Les implants ronds ont l’avantage de prendre une forme anatomique naturelle spontanément lorsque la projection n’est pas trop importante et leur membrane est plus lisse et souple que les prothèses anatomiques.
Elles donnent un effet pigeonnant à la poitrine en apportant du volume au niveau de la partie supérieure du sein. Ce type de prothèse est recommandé pour les patientes qui ont un sein bien formé mais avec un volume faible, ou les patientes avec des seins vidés suite à la grossesse.

Implant mammaire anatomique

grâce à leur forme irrégulière en goutte d’eau, les prothèses anatomiques augmentent le galbe du sein dans sa partie inférieure

Les prothèses anatomiques sont particulièrement intéressantes pour les patientes chez lesquelles la partie inférieure des seins n’est pas assez développée. En effet, grâce à leur forme irrégulière en goutte d’eau, elles augmentent le galbe du sein dans sa partie inférieure. Elles sont également particulièrement employées lors de la reconstruction mammaire après un cancer.

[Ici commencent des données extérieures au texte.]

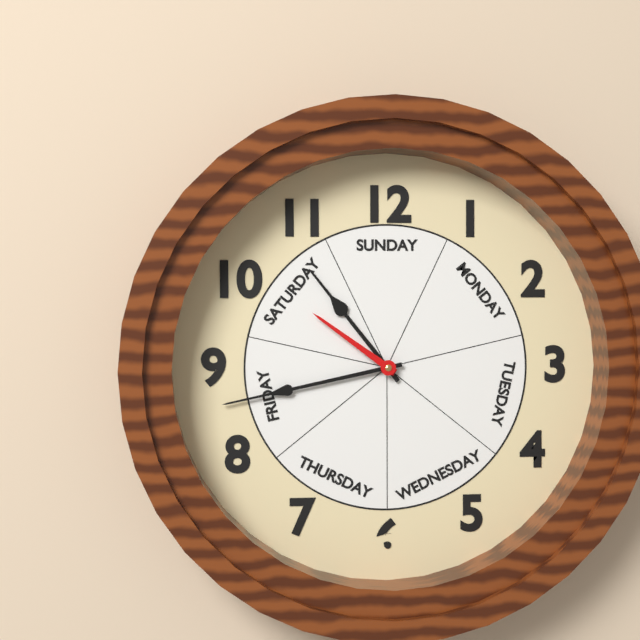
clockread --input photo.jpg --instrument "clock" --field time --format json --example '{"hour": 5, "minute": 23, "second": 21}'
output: {"hour": 10, "minute": 43, "second": 51}
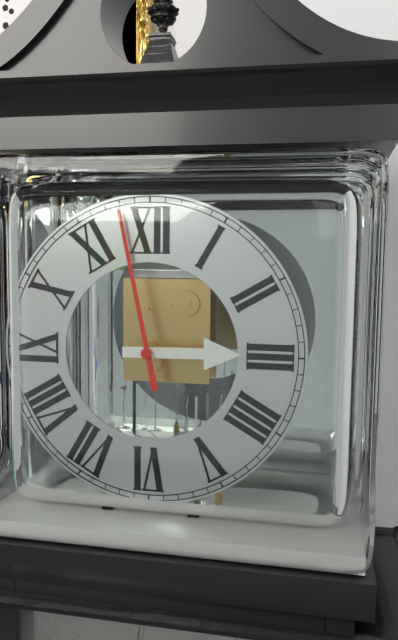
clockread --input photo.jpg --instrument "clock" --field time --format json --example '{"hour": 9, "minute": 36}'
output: {"hour": 2, "minute": 58}
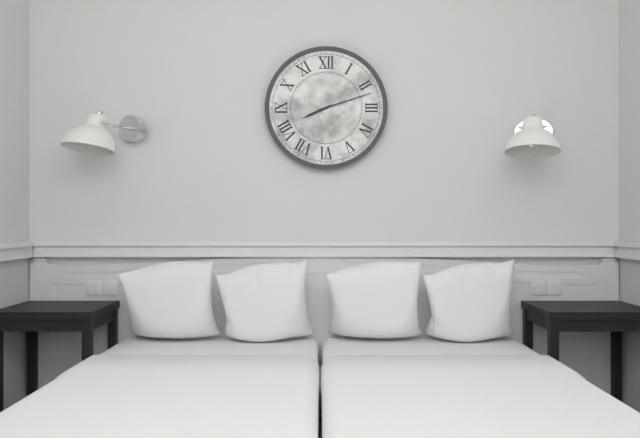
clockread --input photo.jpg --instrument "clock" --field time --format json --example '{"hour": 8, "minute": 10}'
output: {"hour": 8, "minute": 12}
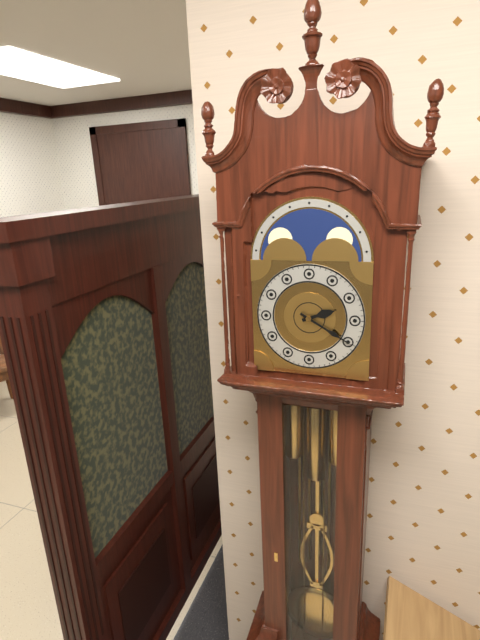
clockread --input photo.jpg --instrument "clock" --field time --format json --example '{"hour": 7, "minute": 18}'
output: {"hour": 2, "minute": 20}
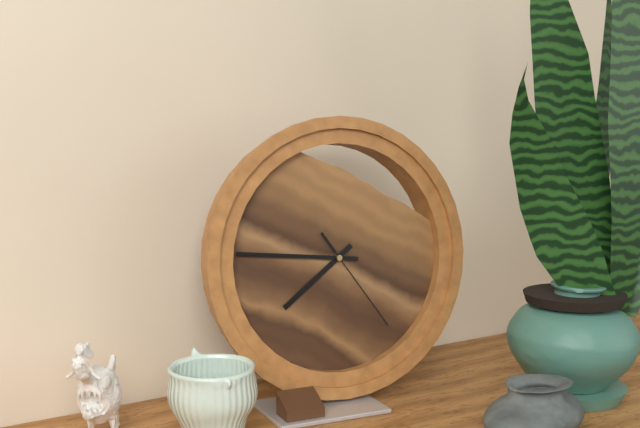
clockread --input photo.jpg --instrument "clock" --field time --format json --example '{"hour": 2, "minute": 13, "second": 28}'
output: {"hour": 7, "minute": 46, "second": 24}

Leur forme particulière rend également le résultat de l’augmentation mammaire plus naturel, car le décolleté est moins rempli qu’avec les prothèses rondes.
Les implants anatomiques sont remplis de gel de silicone cohésif, ce qui signifie que le gel ne coule pas en cas de rupture de la membrane. Leur principal inconvénient est qu’il peut arriver (dans 5 à 10% des cas) que les prothèses tournent sur elles-mêmes. Il faut dans ce cas pratiquer une nouvelle intervention chirurgicale pour les repositionner.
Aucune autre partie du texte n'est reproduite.